If increasing test scores is a good indicator of improving later life outcomes, we should see roughly the same direction and magnitude in changes of scores and later outcomes in most rigorously identified studies. We do not. I’m not saying we never see a connection between changing test scores and changing later life outcomes (e.g. Chetty, et al); I’m just saying that we do not regularly see that relationship. For an indicator to be reliable, it should yield accurate predictions nearly all, or at least most, of the time.
To illustrate the un-reliability of test score changes, I’m going to focus on rigorously identified research on school choice programs where we have later life outcomes. We could find plenty of examples of disconnect from other policy interventions, such as pre-school programs, but I am focusing on school choice because I know this literature best. The fact that we can find a disconnect between test score changes and later life outcomes in any literature, let alone in several, should undermine our confidence in test scores as a reliable indicator.
I should also emphasize that by looking at rigorous research I am rigging things in favor of test scores. If we explored the most common use of test scores — examining the level of proficiency — there are no credible researchers who believe that is a reliable indicator of school or program quality. Even measures of growth in test scores or VAM are not rigorously identified indicators of school or program quality as they do not reveal what the growth would have been in the absence of that school or program. So, I think almost every credible researcher would agree that the vast majority of ways in which test scores are used by policymakers, regulators, portfolio managers, foundation officials, and other policy elites cannot be reliable indicators of the ability of schools or programs to improve later life outcomes.
With the evidence below I am exploring the largely imaginary scenario in which test scores changes can be attributed to schools or programs with confidence. Even then, the direction and magnitude of changing test scores does not regularly correspond with changing later life outcomes. I’ve identified 10 rigorously designed studies of charter and private school choice programs with later life outcomes. I’ve listed them below with a brief description of their findings and hyperlinks so you can read the results for yourself.
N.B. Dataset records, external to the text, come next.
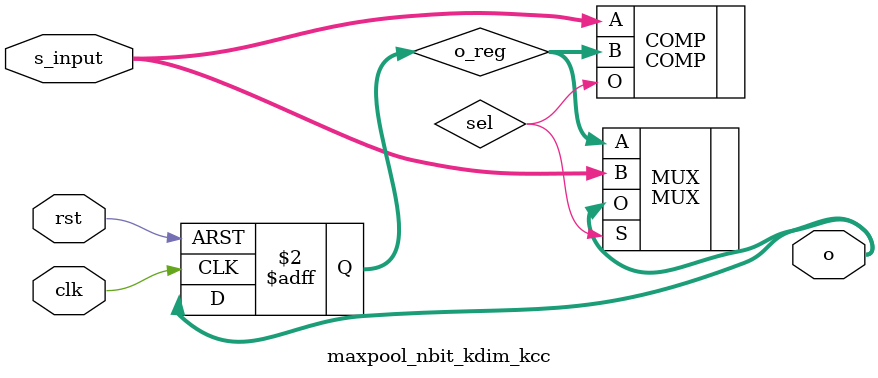
<source format=sv>
`timescale 1ns / 1ps

module maxpool_nbit_kdim_kcc #(parameter N = 8)(
	input			clk, rst,
	input	[N-1:0]	s_input,
	output	[N-1:0]	o
);	

	logic	[N-1:0]	o_reg;
	logic			sel;
	
	always@(posedge clk or posedge rst) begin
		if(rst) o_reg <= {N{1'b0}};
		else o_reg <= o;
	end		
	 
	COMP #(.N(N)) COMP( //A >= B => O = 1;
		.A(s_input),
		.B(o_reg),
		.O(sel)
	);
	
	MUX #(.N(N)) MUX(
		.A(o_reg),
		.B(s_input),
		.S(sel),
		.O(o)
);

endmodule
</source>
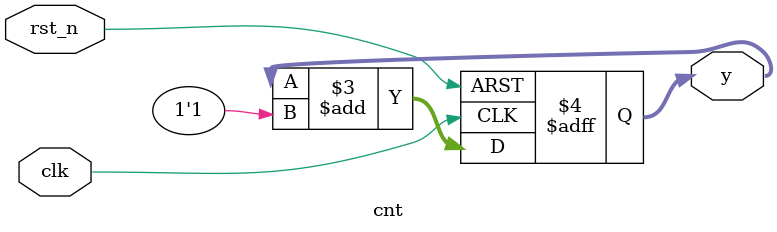
<source format=v>
module cnt (input clk,
            input rst_n,
            output reg [2:0] y);
    
    always @(posedge clk or negedge rst_n) begin
        if (rst_n == 1'b0)
            y <= 3'b1;
        else
        // TODO thie have a bug, not to work
            y <= y + 1'b1;
    end
endmodule

</source>
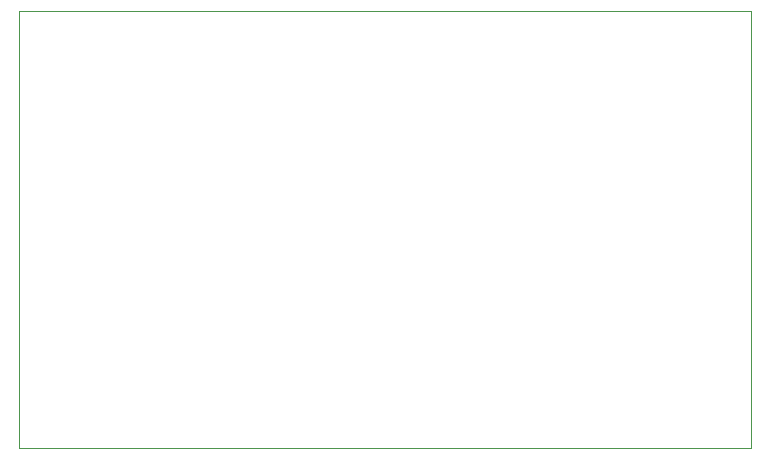
<source format=gbr>
%TF.GenerationSoftware,KiCad,Pcbnew,5.1.10-1.fc33*%
%TF.CreationDate,2021-08-29T12:40:12-07:00*%
%TF.ProjectId,hardware,68617264-7761-4726-952e-6b696361645f,rev?*%
%TF.SameCoordinates,Original*%
%TF.FileFunction,Profile,NP*%
%FSLAX46Y46*%
G04 Gerber Fmt 4.6, Leading zero omitted, Abs format (unit mm)*
G04 Created by KiCad (PCBNEW 5.1.10-1.fc33) date 2021-08-29 12:40:12*
%MOMM*%
%LPD*%
G01*
G04 APERTURE LIST*
%TA.AperFunction,Profile*%
%ADD10C,0.050000*%
%TD*%
G04 APERTURE END LIST*
D10*
X86000000Y-94000000D02*
X86000000Y-131000000D01*
X148000000Y-94000000D02*
X86000000Y-94000000D01*
X148000000Y-131000000D02*
X148000000Y-94000000D01*
X86000000Y-131000000D02*
X148000000Y-131000000D01*
M02*

</source>
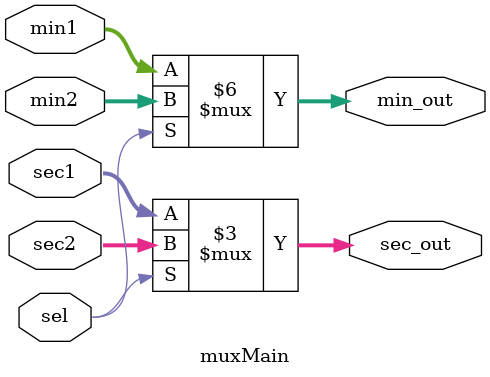
<source format=v>
`timescale 1ns / 1ps


module muxMain(
    input [5:0] min1, min2, sec1, sec2,
    input sel,
    output reg[5:0] min_out, sec_out
    );
    
    always@(min1 or min2 or sec1 or sec2 or sel) begin
        if(sel) begin
            min_out <= min2;
            sec_out <= sec2;
        end else begin
            min_out <= min1;
            sec_out <= sec1;
        end
    end
endmodule

</source>
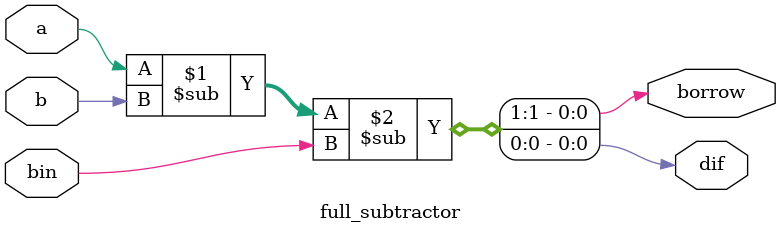
<source format=v>
module full_subtractor(input a,b,bin,output dif,borrow);
  assign {borrow,dif} = a-b-bin;
endmodule

</source>
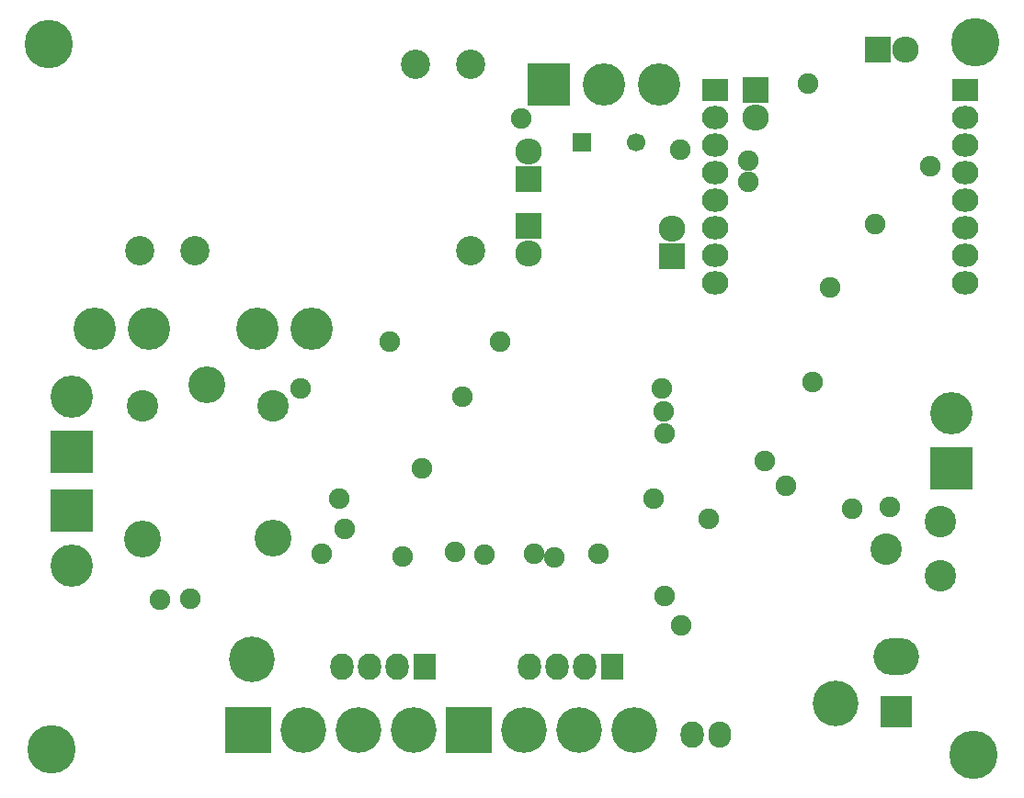
<source format=gbs>
G04 #@! TF.FileFunction,Soldermask,Bot*
%FSLAX46Y46*%
G04 Gerber Fmt 4.6, Leading zero omitted, Abs format (unit mm)*
G04 Created by KiCad (PCBNEW 4.0.2+dfsg1-stable) date wto, 5 mar 2019, 11:31:51*
%MOMM*%
G01*
G04 APERTURE LIST*
%ADD10C,0.100000*%
%ADD11R,3.900000X3.900000*%
%ADD12C,3.900000*%
%ADD13O,2.432000X2.127200*%
%ADD14R,2.432000X2.127200*%
%ADD15C,2.700000*%
%ADD16O,2.100000X2.400000*%
%ADD17O,2.120000X2.432000*%
%ADD18C,1.900000*%
%ADD19R,2.432000X2.432000*%
%ADD20O,2.432000X2.432000*%
%ADD21R,2.940000X2.940000*%
%ADD22O,4.200000X3.400000*%
%ADD23C,4.210000*%
%ADD24R,4.210000X4.210000*%
%ADD25C,2.900000*%
%ADD26C,3.400000*%
%ADD27C,2.899360*%
%ADD28R,2.127200X2.432000*%
%ADD29O,2.127200X2.432000*%
%ADD30C,4.464000*%
%ADD31R,1.700000X1.700000*%
%ADD32C,1.700000*%
%ADD33C,4.200000*%
G04 APERTURE END LIST*
D10*
D11*
X48450500Y-6540500D03*
D12*
X53530500Y-6540500D03*
X58610500Y-6540500D03*
D13*
X63811000Y-24844500D03*
X63811000Y-22304500D03*
X63811000Y-19764500D03*
X63811000Y-17224500D03*
X63811000Y-14684500D03*
X63811000Y-12144500D03*
X63811000Y-9604500D03*
D14*
X63811000Y-7064500D03*
X86811000Y-7064500D03*
D13*
X86811000Y-9604500D03*
X86811000Y-12144500D03*
X86811000Y-14684500D03*
X86811000Y-17224500D03*
X86811000Y-19764500D03*
X86811000Y-22304500D03*
X86811000Y-24844500D03*
D15*
X41275000Y-21844000D03*
X10795000Y-21844000D03*
X15875000Y-21844000D03*
X41275000Y-4664000D03*
X36195000Y-4664000D03*
D16*
X64250000Y-66500000D03*
D17*
X61710000Y-66500000D03*
D11*
X4572000Y-40386000D03*
D12*
X4572000Y-35306000D03*
D11*
X4572000Y-45847000D03*
D12*
X4572000Y-50927000D03*
X21638260Y-29083000D03*
X26636980Y-29083000D03*
X11635740Y-29083000D03*
X6637020Y-29083000D03*
D18*
X33860740Y-30226000D03*
X44020740Y-30226000D03*
D19*
X67500500Y-7048500D03*
D20*
X67500500Y-9588500D03*
D21*
X80500000Y-64340000D03*
D22*
X80500000Y-59260000D03*
D23*
X46228000Y-66040000D03*
X51308000Y-66040000D03*
D24*
X41148000Y-66040000D03*
D23*
X56388000Y-66040000D03*
D11*
X85598000Y-41910000D03*
D12*
X85598000Y-36830000D03*
D19*
X78820000Y-3270000D03*
D20*
X81360000Y-3270000D03*
D25*
X23068000Y-36176500D03*
D26*
X23068000Y-48376500D03*
X11018000Y-48426500D03*
D25*
X11068000Y-36176500D03*
D26*
X17018000Y-34226500D03*
D27*
X79542640Y-49362360D03*
X84582000Y-51861720D03*
X84582000Y-46863000D03*
D19*
X46620000Y-15220000D03*
D20*
X46620000Y-12680000D03*
D19*
X59817000Y-22352000D03*
D20*
X59817000Y-19812000D03*
D19*
X46620000Y-19570000D03*
D20*
X46620000Y-22110000D03*
D23*
X25908000Y-66040000D03*
X30988000Y-66040000D03*
D24*
X20828000Y-66040000D03*
D23*
X36068000Y-66040000D03*
D28*
X54356000Y-60198000D03*
D29*
X51816000Y-60198000D03*
X49276000Y-60198000D03*
X46736000Y-60198000D03*
D28*
X37084000Y-60198000D03*
D29*
X34544000Y-60198000D03*
X32004000Y-60198000D03*
X29464000Y-60198000D03*
D30*
X87630000Y-68326000D03*
X2667000Y-67818000D03*
X2413000Y-2794000D03*
X87757000Y-2667000D03*
D31*
X51520000Y-11820000D03*
D32*
X56520000Y-11820000D03*
D18*
X79920000Y-45495000D03*
X74420000Y-25270000D03*
X72820000Y-33970000D03*
X58170000Y-44720000D03*
X25654000Y-34544000D03*
X45974000Y-9652000D03*
X78520000Y-19420000D03*
X68389500Y-41211500D03*
X60706000Y-56388000D03*
X36830000Y-41910000D03*
X59182000Y-53721000D03*
X49022000Y-50165000D03*
X42545000Y-49911000D03*
X29718000Y-47498000D03*
X72326500Y-6477000D03*
X29210000Y-44704000D03*
X59118500Y-38735000D03*
X76431500Y-45600000D03*
X40513000Y-35306000D03*
X53086000Y-49784000D03*
X47117000Y-49784000D03*
X39878000Y-49657000D03*
X27559000Y-49784000D03*
X35052000Y-50038000D03*
X12636500Y-54038500D03*
X60579000Y-12573000D03*
X83629500Y-14033500D03*
X15430500Y-53911500D03*
X63246000Y-46609000D03*
X70358000Y-43561000D03*
X66865500Y-15494000D03*
X59055000Y-36703000D03*
X58928000Y-34544000D03*
X66865500Y-13589000D03*
D33*
X21100000Y-59500000D03*
X74900000Y-63600000D03*
M02*

</source>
Notice any patterns? Other than the general disconnect between test scores and later life outcomes (in both directions), I notice that the No Excuses charter model that is currently the darling of the ed reform movement and that New York Times columnists have declared as the only type of “Schools that Work” tend not to fare nearly as well in later outcomes as they do on test scores. Meanwhile the unfashionable private choice schools and Mom and Pop charters seem to do much better on later life outcomes than at changing test scores. I don’t highlight this pattern as proof that we should shy away from No Excuses charters. I only mention it to suggest ways in which over-relying on test scores and declaring with confidence that we know what works and what doesn’t can lead to big policy mistakes.
Here are the 10 studies:
1. Boston charters (Angrist, et al, 2014) – Huge test score gains, no increase in HS grad rate or postsecondary attendance. Shift from 2 to 4 yr
2. Harlem Promise Academy (Dobbie and Fryer, 2014) – Same as Boston charters
3. KIPP (Tuttle, et al, 2015) – Large test score gains, no or small effect on HS grad rate, depending on analysis used
4. High Tech High (Beauregard, 2015) – Widely praised for improving test scores, no increase in college enrollment
5. SEED Boarding Charter (Unterman, et al, 2016) – same as Boston charters
6. TX No Excuses charters (Dobbie and Fryer, 2016) – Increase test scores and college enrollment, but no effect on earnings
7. Florida charters (Booker, et al, 2014) – No test score gains but large increase in HS grad rate, college attendance, and earnings
8. DC vouchers (Wolf, et al, 2013) – Little or no test score gain but large increase in HS grad rate
9. Milwaukee vouchers (Cowen, et al, 2013) – same as DC
10. New York vouchers (Chingos and Peterson, 2013) – modest test score gain, larger college enrollment improvement
– Jay P. Greene
Jay P. Greene is endowed chair and head of the Department of Education Reform at the University of Arkansas.